MVCC (Multi-Version Concurrency Control)
Postgres solves the problem of multiple users reading and writing data simultaneously without locking the entire database.
- How it works: When you update a row, Postgres doesn’t overwrite the old data. Instead, it creates a new version of the row and marks the old one as “obsolete” (dead).

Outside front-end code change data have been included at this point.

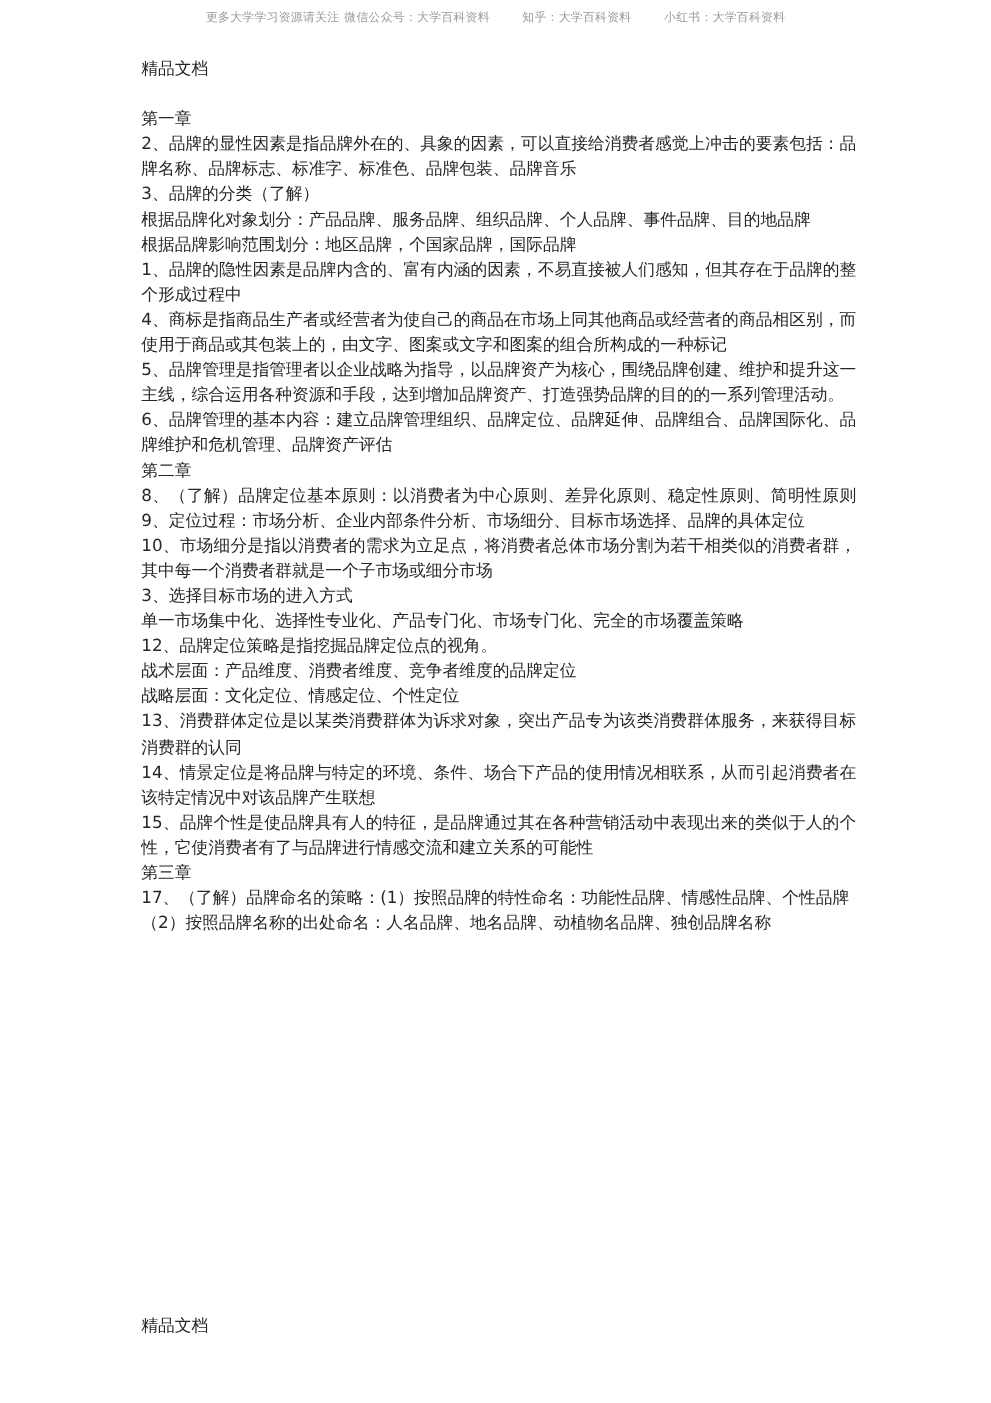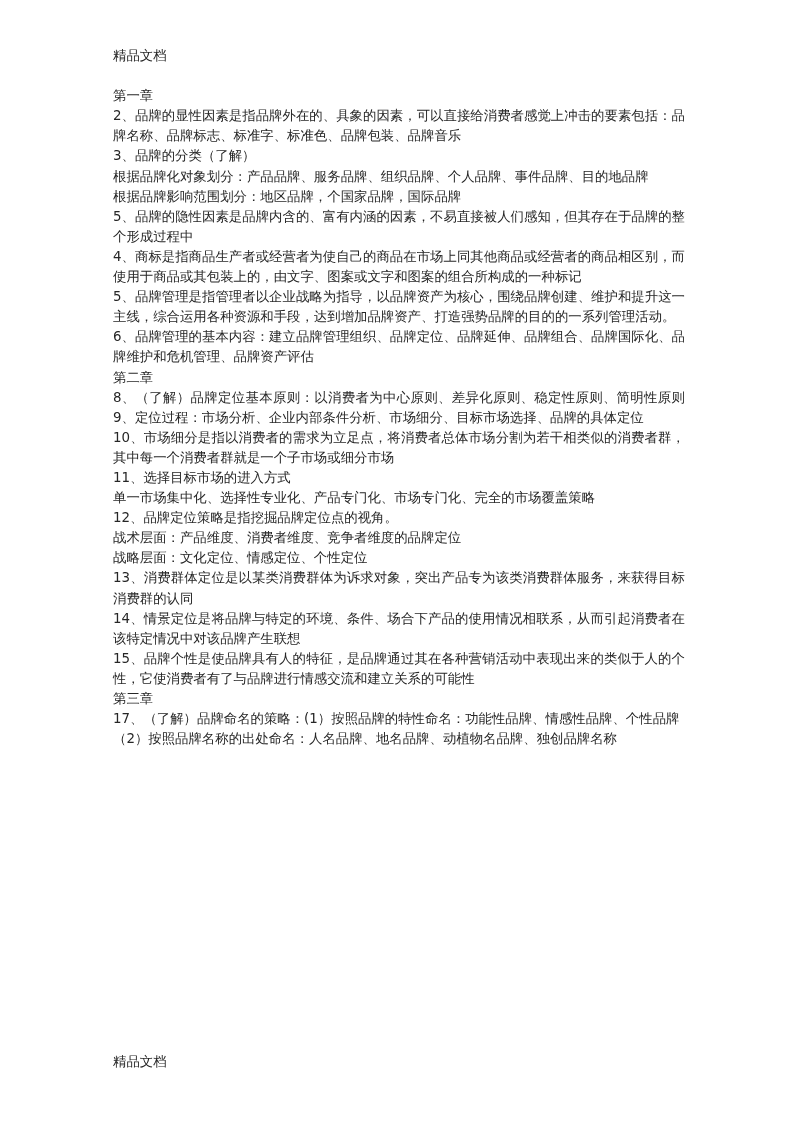"更多大学学习资源请关注 微信公众号：大学百科资料 知乎：大学百科资料" div.watermark-header { html: none -> <div> <span>更多大学学习资源请关注</span><span>微信公众号：大学百科资料</span><span></span><span>知乎：大学百科资料</span><span></span><span>小红书：大学百科资料</span> </div> }
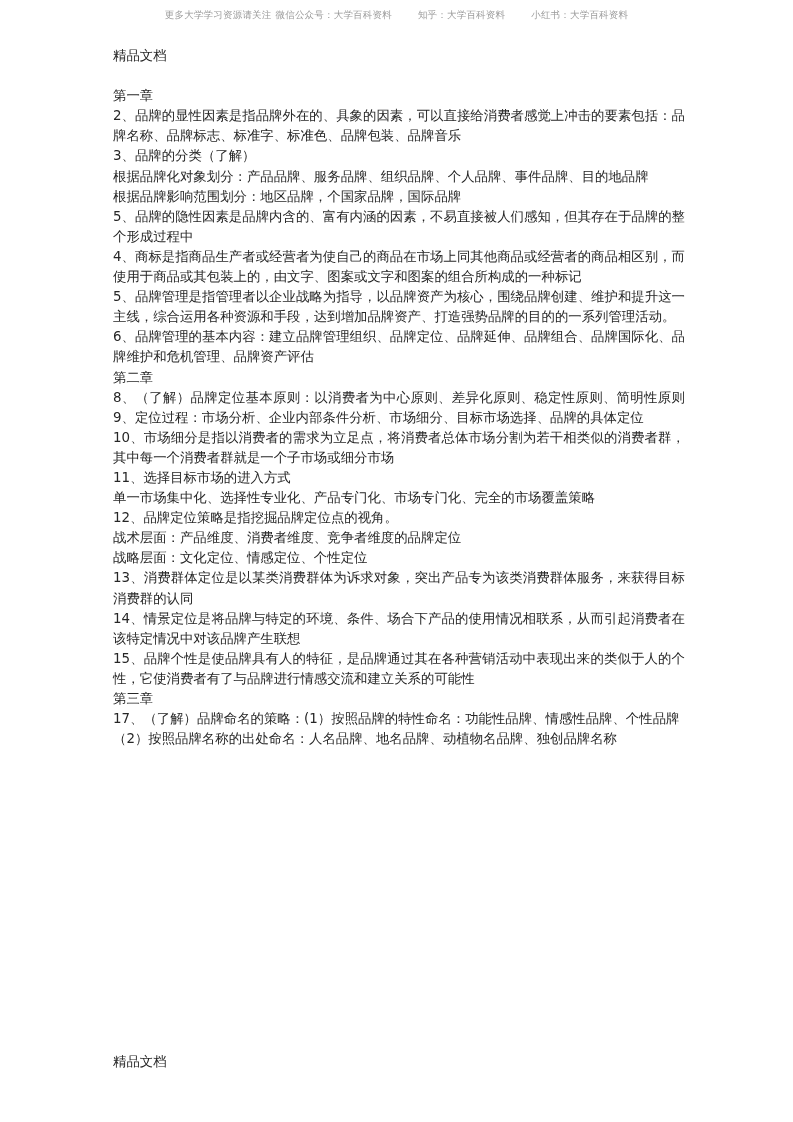"5、品牌的隐性因素是品牌内含的、富有内涵的因素，不易直接被人们感知，但其存在于品" p.doc-line { text: 5 -> 1 }
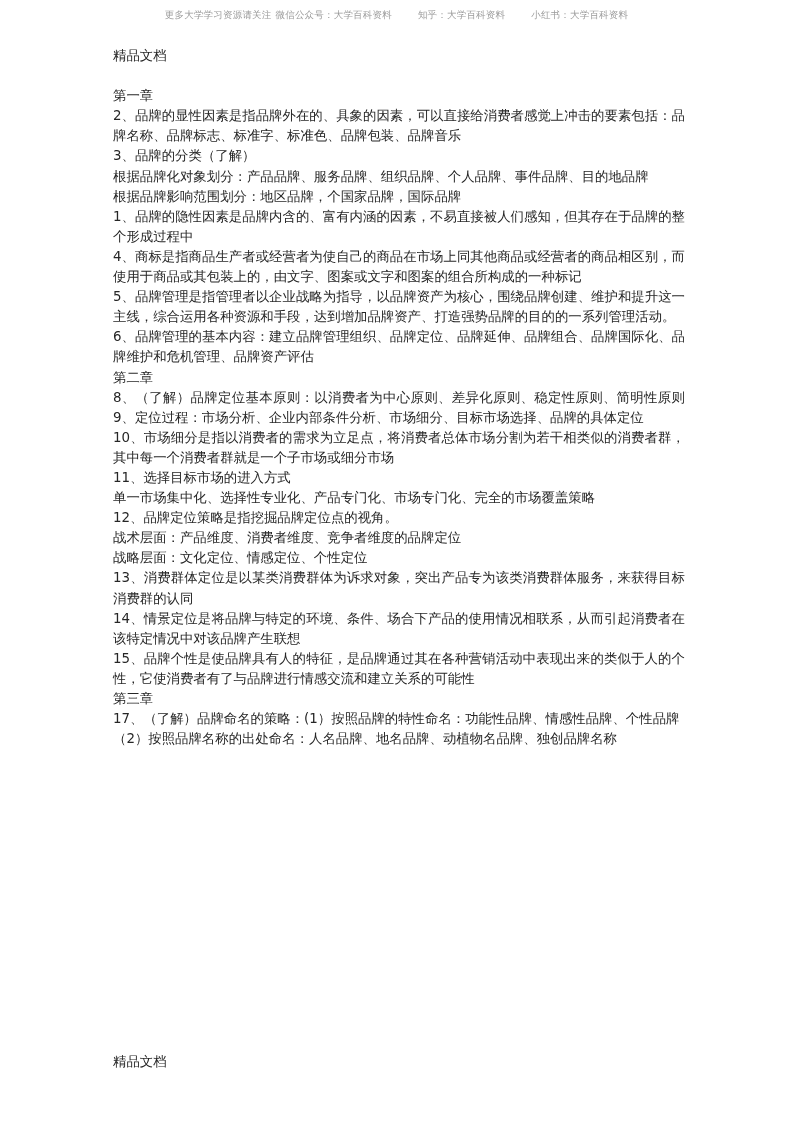"11、选择目标市场的进入方式" p.doc-line { text: 11 -> 3 }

- The Result: “Readers don’t block writers, and writers don’t block readers.” A user running a long report sees a snapshot of the database as it was when the query started, even if other users are updating those records.
WAL (Write-Ahead Logging)
To ensure data integrity (ACID compliance), Postgres uses WAL.
Log Change -> Commit -> Write Data to Disk Later
Before any change is made to the data files, it is written to the WAL. If the server crashes (power loss), Postgres can “replay” the WAL to restore the database to a consistent state.
6. The Life of a Query
What happens when you run SELECT * FROM users?
- Parser: Checks the SQL syntax and creates a “parse tree.”
- Rewriter: Applies rules (like Views) to rewrite the query into its final form.
- Planner/Optimizer: The brain of the operation. It analyzes statistics to determine the fastest path (Scan type, Join method, Index usage). It calculates the “cost” of different paths.
- Cost = (Disk Reads * Seq Page Cost) + (CPU usage)
- Executor: Takes the plan and recursively calls functions to retrieve the rows, following the MVCC rules to ensure the user sees the correct data version.
Conclusion
The architecture of PostgreSQL is a balance of complex memory management, process isolation, and storage reliability. By understanding the distinction between Shared Buffers and OS Cache, or how MVCC generates “dead rows” that require Vacuuming, you move from being a database user to a database administrator.
Whether you are tuning work_mem for complex analytical queries or configuring max_connections for a high-traffic web app, keeping this architectural map in mind is your key to scaling PostgreSQL successfully.